Romania: Inefficient marketing has determined the slow pace of further privatisations and the exclusion of big investors

When Romania listed five investment funds in 1999 as part of a mass privatisation drive, millions of citizens received a little portion of what many hoped would one day grow to become a lucrative big pie.

Twenty years on, however, and the listed closed-end funds with combined net asset values of 7.65 billion lei ($1.8 billion) have failed to live up to market expectations due to inefficient management, the slow pace of further privatisations and the exclusion of big investors due to ownership limits that have left shares in the funds trading at steep discounts to their net asset values (NAV).
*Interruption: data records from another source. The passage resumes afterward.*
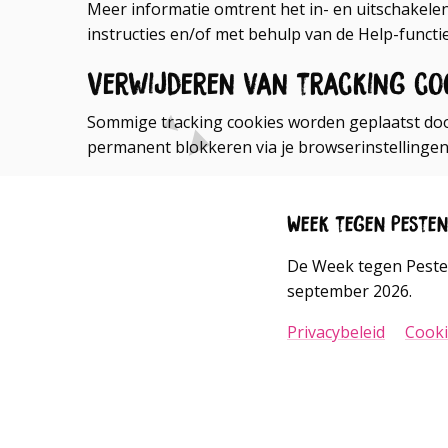
Meer informatie omtrent het in- en uitschakelen
instructies en/of met behulp van de Help-functi
Verwijderen van tracking co
Sommige tracking cookies worden geplaatst door
permanent blokkeren via je browserinstellingen
Week tegen Peste
De Week tegen Pesten
september 2026.
Privacybeleid
Cooki
Go
Go
to
to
But now the government is mulling the creation of a 10 billion-euro sovereign wealth fund and Romania’s share market is on the cusp of being upgraded by international market index compilers such as FTSE Russell and MSCI from ‘frontier’ to ‘emerging market’, increasing the attractions of the listed funds.

“It can provide further support to the status of the Romanian equity market and may have a positive effect not only for the (closed-end funds) but all liquid Romanian equities,” said Alex Bebov, managing director of Balkan Advisory Company, a Sofia-based investment banker and bourse member.

But while foreign investors might be tempted by the steep discounts if the BSE market gets upgraded, investors and market participants warn that they would still face the same problems that have for years beset existing shareholders and which can only be solved if the fund companies are restructured.